Ok, with the lack of compass dealers at this time of night, who here can tell me how to turn the 12v on in a 2009 Compass Rallye 650?? Ive turned the main power switch on and all the switches as you come in through the door... still no 12v. There is 12v power from battery into the distribution unit and thats where it ends... the van also has alarm and keyfob thing (like an immobiliser) that ive put into its respective slot and made the red light come on - still nothing. The alarm works (but is battery backed up so that means nothing) as ive set it off lol - ive tried arming, disarming... putting the immobiliser fob in etc etc... still nothing! This ones got me stumped... there must be a trick to it! Anyone??


----------



## steco1958 (Mar 5, 2009)

Snelly,

I had a Compass Rally GTE, some time ago, on mine it was just a control panel with a 12v power on/off button.

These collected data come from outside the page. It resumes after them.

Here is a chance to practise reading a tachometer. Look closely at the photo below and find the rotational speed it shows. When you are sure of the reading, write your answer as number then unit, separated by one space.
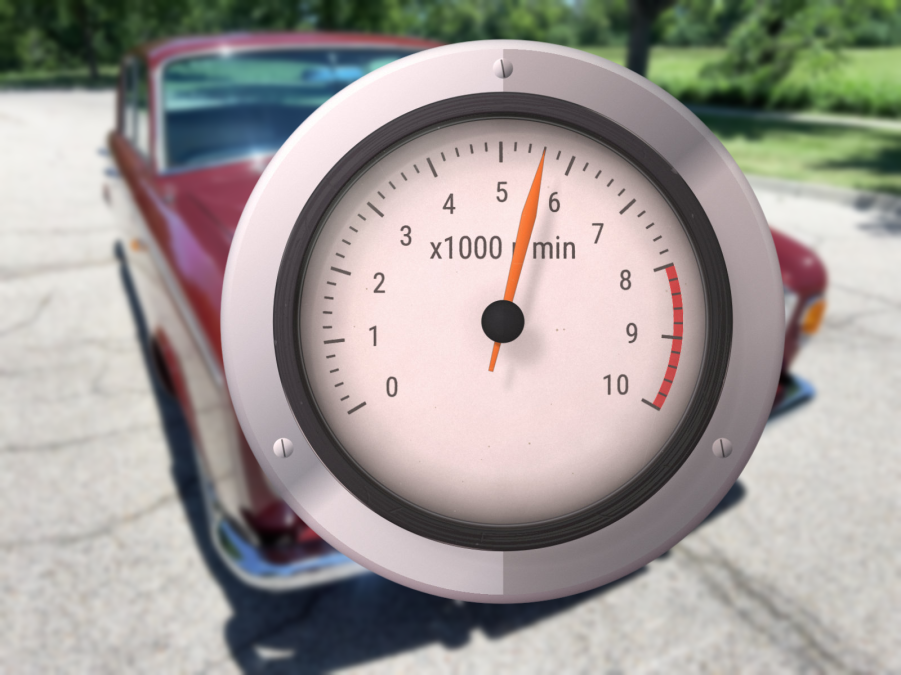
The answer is 5600 rpm
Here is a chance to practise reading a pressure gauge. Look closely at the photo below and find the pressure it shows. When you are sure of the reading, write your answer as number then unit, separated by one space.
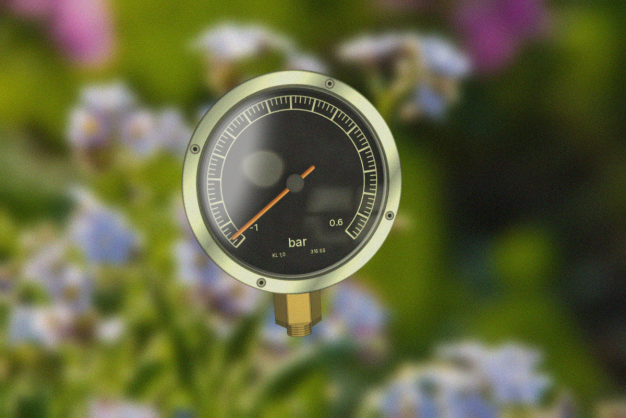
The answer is -0.96 bar
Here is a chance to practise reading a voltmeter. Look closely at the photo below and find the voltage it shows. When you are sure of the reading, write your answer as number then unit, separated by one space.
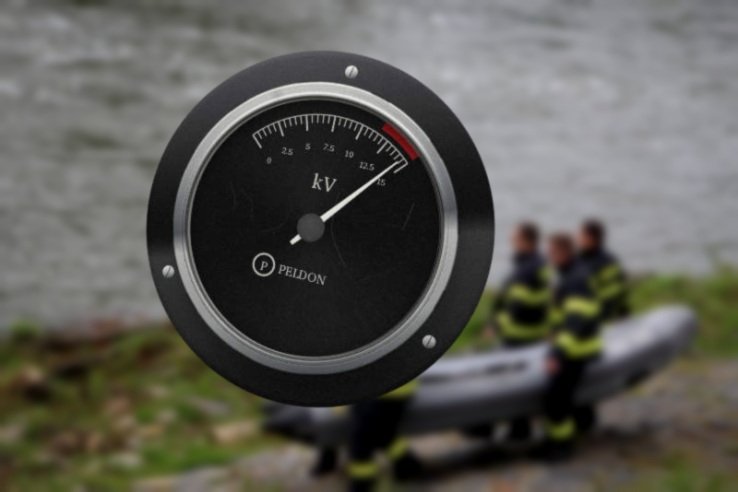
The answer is 14.5 kV
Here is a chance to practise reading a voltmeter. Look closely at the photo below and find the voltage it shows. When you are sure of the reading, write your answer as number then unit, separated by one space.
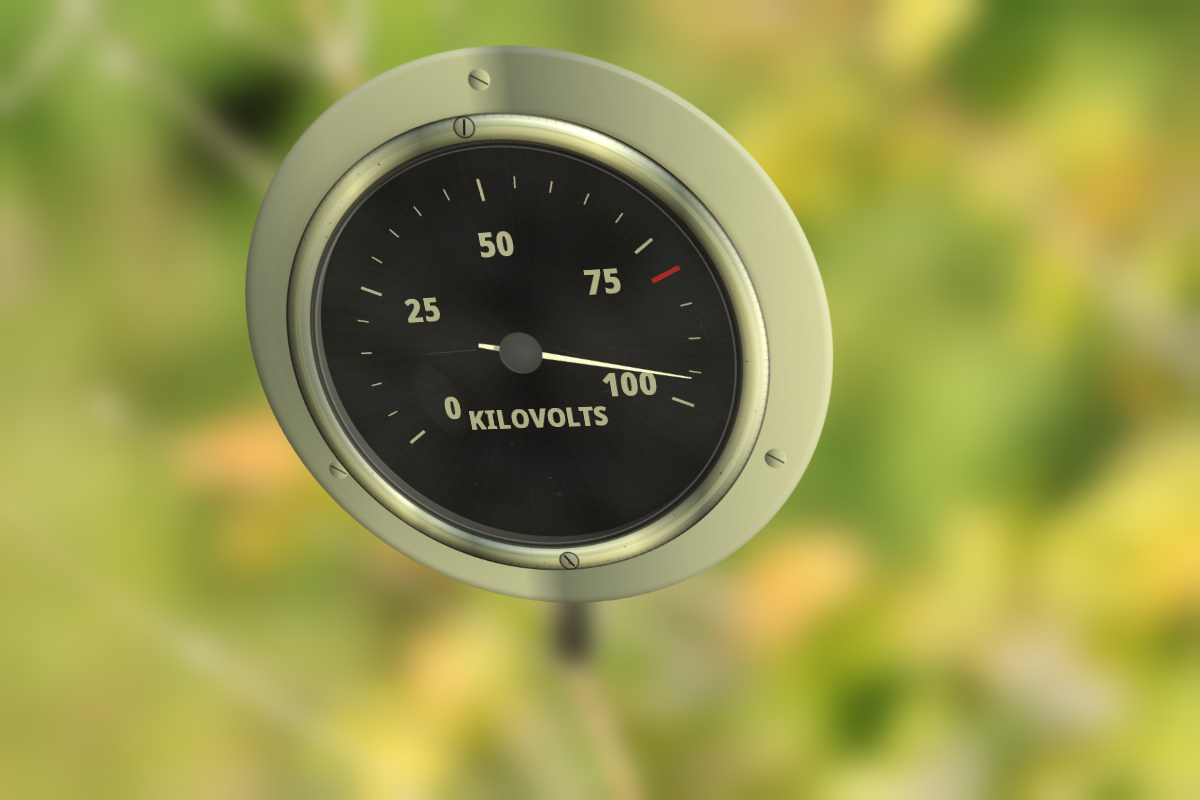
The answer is 95 kV
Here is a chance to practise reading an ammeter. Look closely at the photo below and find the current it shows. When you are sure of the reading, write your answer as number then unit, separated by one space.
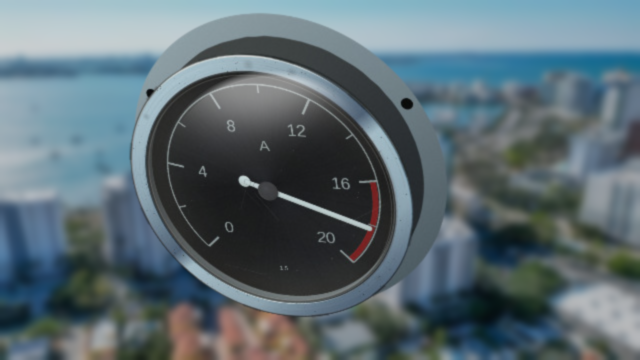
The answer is 18 A
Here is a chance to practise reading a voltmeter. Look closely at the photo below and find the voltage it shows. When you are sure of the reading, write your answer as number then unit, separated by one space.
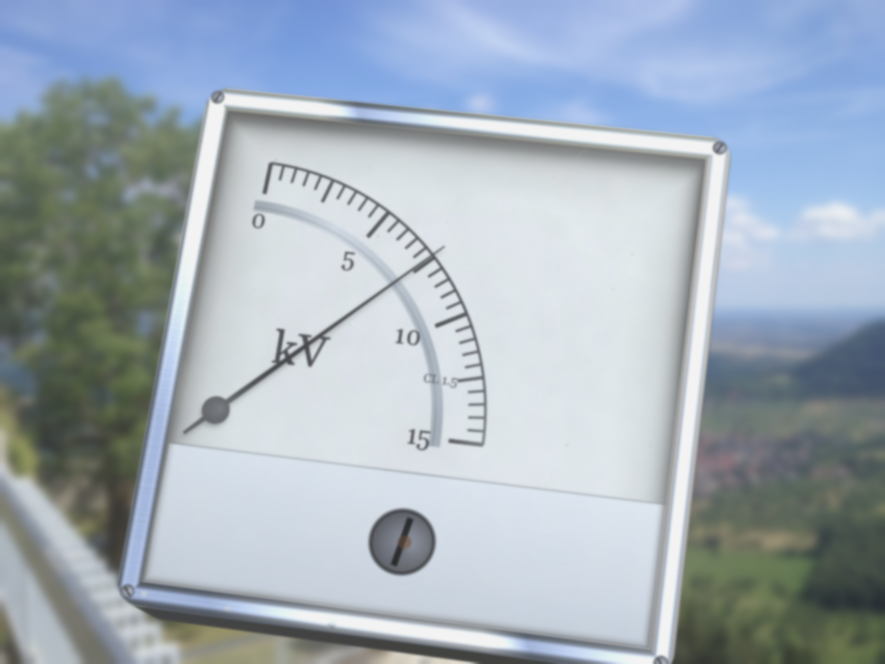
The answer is 7.5 kV
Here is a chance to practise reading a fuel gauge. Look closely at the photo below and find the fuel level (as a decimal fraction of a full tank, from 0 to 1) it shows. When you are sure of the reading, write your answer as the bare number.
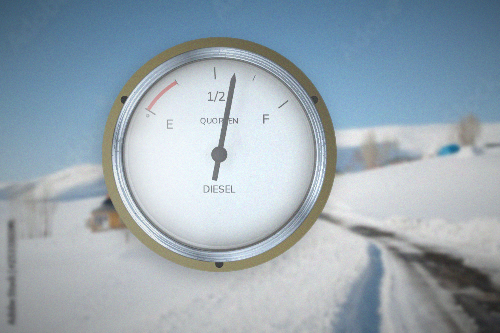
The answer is 0.625
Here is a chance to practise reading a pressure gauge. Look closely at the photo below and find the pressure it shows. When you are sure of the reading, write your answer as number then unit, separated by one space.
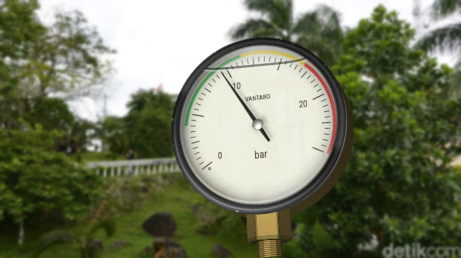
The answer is 9.5 bar
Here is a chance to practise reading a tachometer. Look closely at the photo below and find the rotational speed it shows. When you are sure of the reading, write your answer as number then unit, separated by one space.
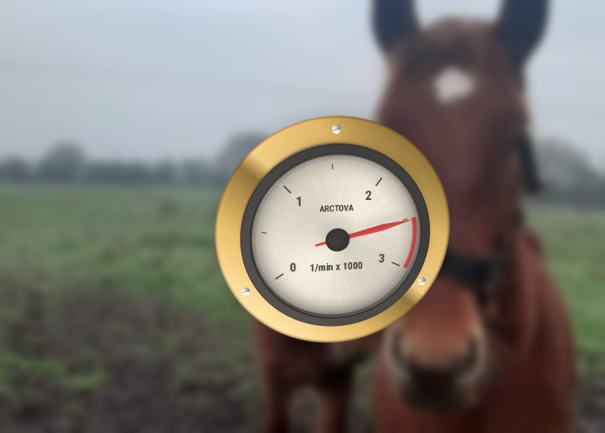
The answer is 2500 rpm
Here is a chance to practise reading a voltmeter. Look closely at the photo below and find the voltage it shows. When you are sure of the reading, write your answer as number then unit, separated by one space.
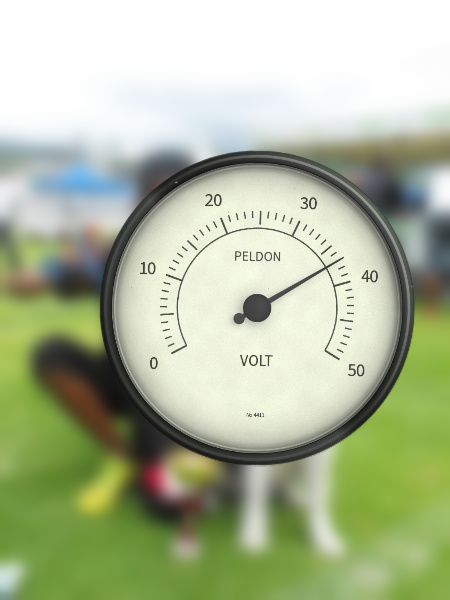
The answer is 37 V
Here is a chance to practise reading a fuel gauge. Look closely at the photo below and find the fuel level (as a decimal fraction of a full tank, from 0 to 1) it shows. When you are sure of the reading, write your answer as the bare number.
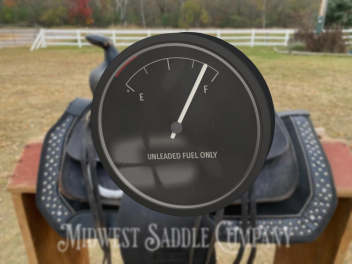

But I am guessing you have already looked at all the switches on the zig unit


----------



## steco1958 (Mar 5, 2009)

Snelly,

Just seen this on UKcampsites

http://www.ukcampsite.co.uk/CHATTER...s.asp?ForumID=8&TopicID=214710&PagePosition=7


----------



## Snelly (Aug 20, 2005)

Yes it seems to have a simple on/off switch... no dice.

I also read the article on ukcs... it doesnt really give anything away or say how the problem got solved...


----------